Mais un couvre-semelle ? Pas une petite charlotte bleue comme on en voit sur les chaussures des médecins dans les hôpitaux. Ça c’est classe, on sent que c’est du couvre-semelle qui contribue à sauver des vies. Non, là c’est un film en plastique qui se déroule automatiquement et qui vient se coller à ladite semelle. Un peu comme un cellophane qu’on aurait sorti de la cuisine. Il suffit de poser le pied dessus et de le dérouler gentiment pour recouvrir le dessous de la chaussure. Magique !
« Mais pourquoi, pourquoi ? » s’étonnèrent en cœur ses ami·es.
« Mais pour protéger la semelle » répondit Kevin. « Pas pour qu’elle ne s’abîme pas, mais bien pour qu’elle ne salisse pas le sol ».
« Oooooooooh, quelle magnifique façon de continuer à consommer de plus en plus de plastique, c’est génial ! » s’exclamèrent Paulie, Propy et Styrène, qui étaient abasourdis par tant d’ingéniosité humaine. « Ça va contribuer à augmenter encore la production de plastique qui ne fait que croître dans le monde. On était déjà à 400 millions de tonnes par an.
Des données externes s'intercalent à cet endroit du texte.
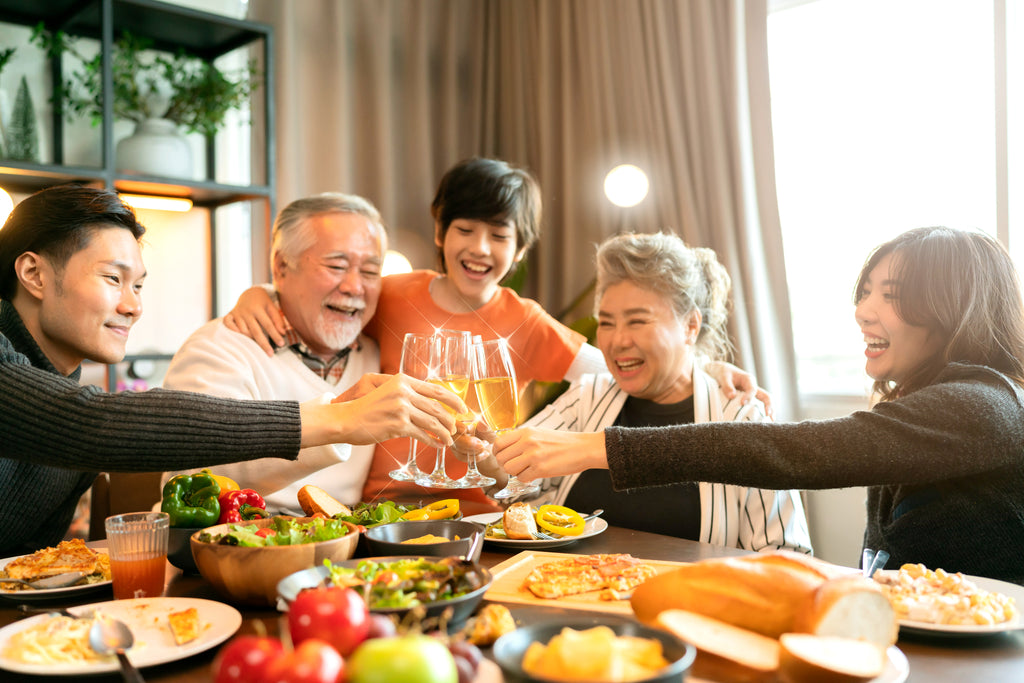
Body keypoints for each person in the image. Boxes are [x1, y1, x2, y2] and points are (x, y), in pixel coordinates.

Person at [228, 158, 765, 515]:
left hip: (479, 511)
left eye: (499, 235)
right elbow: (332, 301)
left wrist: (704, 367)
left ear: (521, 251)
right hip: (383, 508)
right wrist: (259, 294)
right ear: (440, 233)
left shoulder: (526, 320)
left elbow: (619, 366)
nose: (480, 247)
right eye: (465, 229)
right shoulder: (392, 294)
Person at [493, 226, 1024, 584]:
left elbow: (803, 451)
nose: (863, 310)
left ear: (954, 304)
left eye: (892, 294)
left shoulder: (983, 407)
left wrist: (596, 448)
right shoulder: (924, 403)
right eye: (865, 292)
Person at [0, 185, 463, 555]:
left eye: (139, 284)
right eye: (112, 278)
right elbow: (93, 422)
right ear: (34, 275)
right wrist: (339, 419)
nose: (133, 305)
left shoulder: (59, 375)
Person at [476, 233, 811, 552]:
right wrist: (486, 452)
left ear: (690, 327)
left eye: (637, 321)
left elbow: (785, 551)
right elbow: (515, 488)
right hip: (565, 591)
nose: (618, 340)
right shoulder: (588, 396)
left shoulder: (739, 415)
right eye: (606, 323)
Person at [162, 194, 386, 514]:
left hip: (348, 547)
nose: (354, 286)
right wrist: (338, 420)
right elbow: (194, 483)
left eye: (370, 271)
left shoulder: (382, 349)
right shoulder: (218, 349)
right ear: (281, 266)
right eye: (336, 266)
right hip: (235, 545)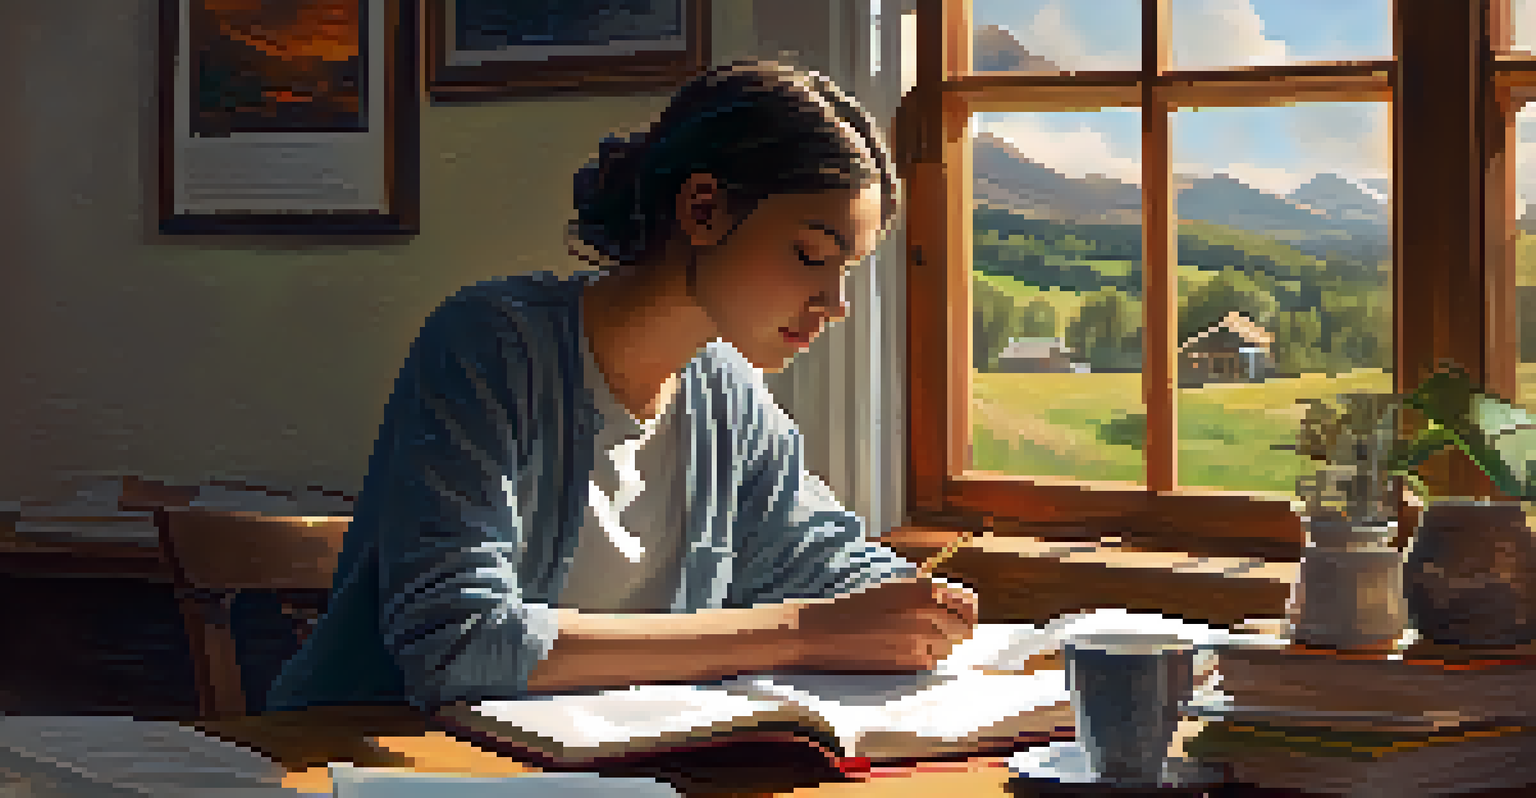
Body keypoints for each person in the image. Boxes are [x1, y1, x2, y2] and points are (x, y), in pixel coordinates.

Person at [265, 60, 979, 715]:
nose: (835, 303)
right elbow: (458, 644)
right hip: (370, 762)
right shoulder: (492, 345)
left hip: (588, 772)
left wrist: (924, 612)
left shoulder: (729, 395)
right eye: (811, 256)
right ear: (703, 210)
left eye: (846, 270)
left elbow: (825, 562)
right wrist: (801, 631)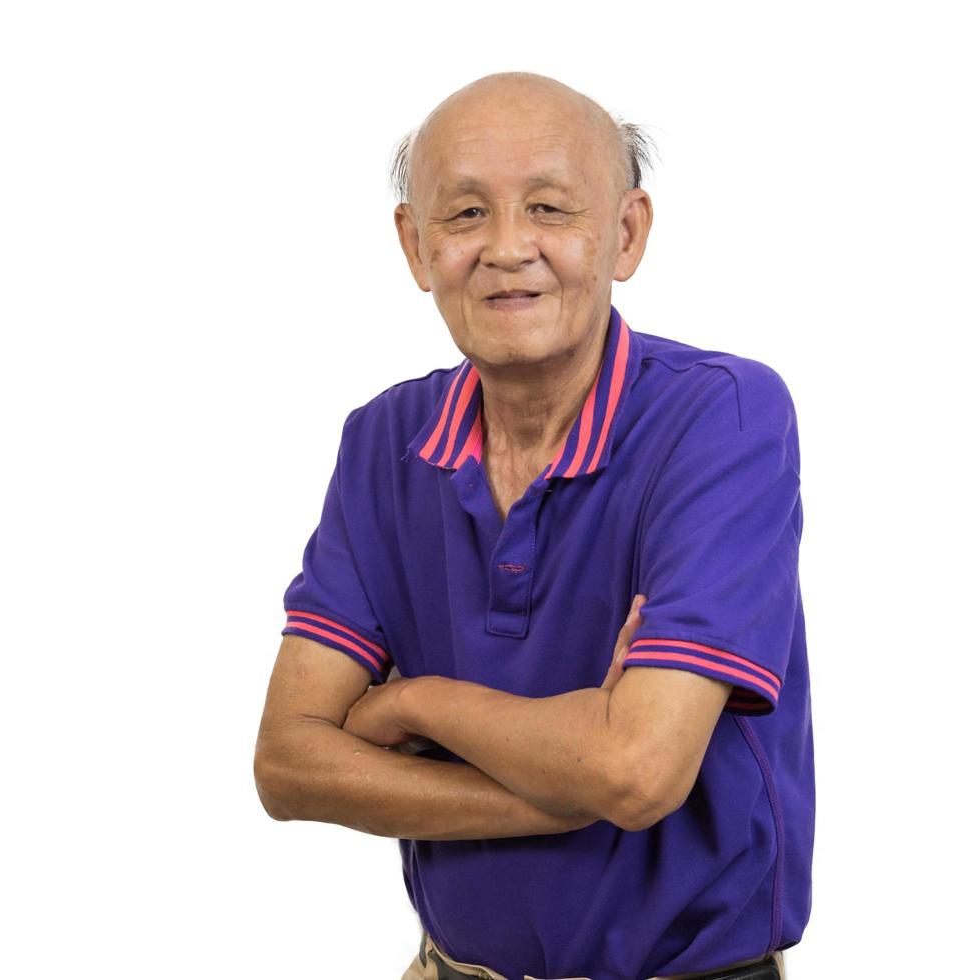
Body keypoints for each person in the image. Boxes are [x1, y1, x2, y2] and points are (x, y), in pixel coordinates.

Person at [253, 72, 812, 980]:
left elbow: (636, 771)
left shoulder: (724, 416)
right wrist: (567, 787)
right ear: (415, 246)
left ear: (625, 233)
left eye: (549, 208)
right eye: (466, 214)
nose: (508, 248)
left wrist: (410, 702)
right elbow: (288, 763)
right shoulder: (382, 443)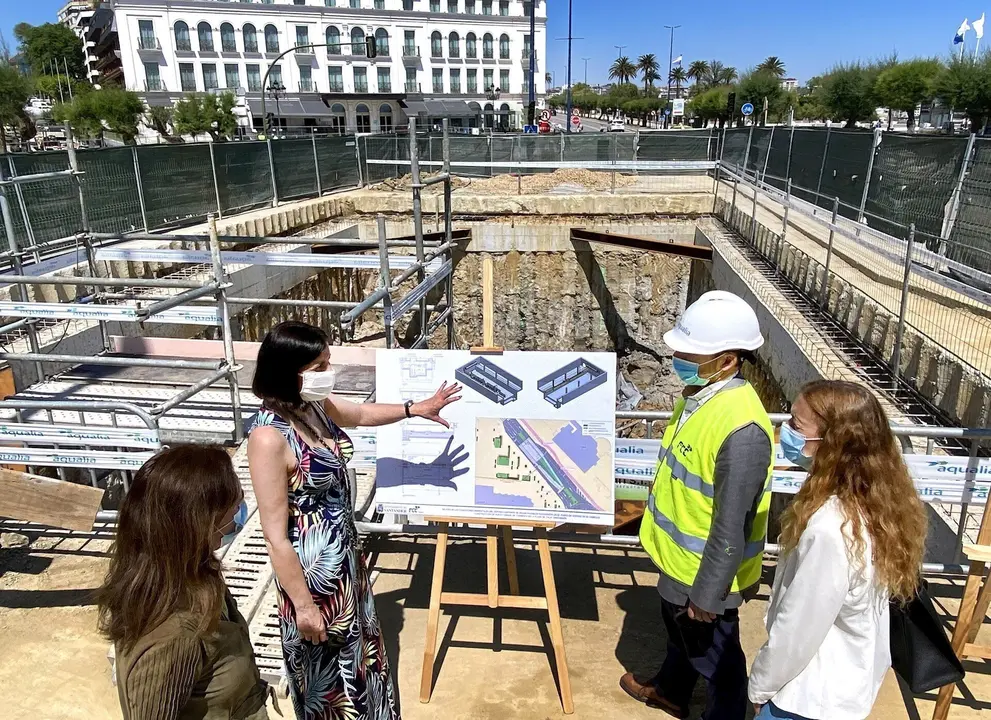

On va encore faire plus », s’enthousiasma la bande.
« Mais comment font-ils, ces humains, pour ne pas simplement enlever leurs chaussures à l’intérieur ? Ou mettre des chaussons réutilisables ? Non seulement ça leur coûterait moins cher mais ce serait aussi cohérent avec leurs politiques de développement durable ! » s’enquirent-ils.
« Simple », répondit Kévin. Voici leurs arguments :
« Mais, c’est traduit avec les pieds ! » s’exclama Paulie, une lueur d’admiration dans les yeux.
Et comment ne pas être admiratif ?
C’est moche, c’est cher (plus de 80 € quand même !), ça consomme du plastique inutilement, la description ferait passer un SMS pour un roman primé au Goncourt mais ça se vend.
On laissera le mot de la fin à Séverine, cliente d’une grande enseigne sur Internet : « Vraiment inutile, il faut avoir les chaussures propres non mouillé pour que cela fonctionne ».
Tout est dit.
[1] Prénom d’emprunt pour préserver l’anonymat du polymère.
[2] Tous les polymères ne sont pas des plastiques, certes, mais on est pas sur Wikipédia non plus.
[3] Le latex est considéré comme un plastique au sens de la directive « Single Use Plastic ».
[4] Ce n’était pas la seule possibilité, mais Kevin n’était pas prêt à tout.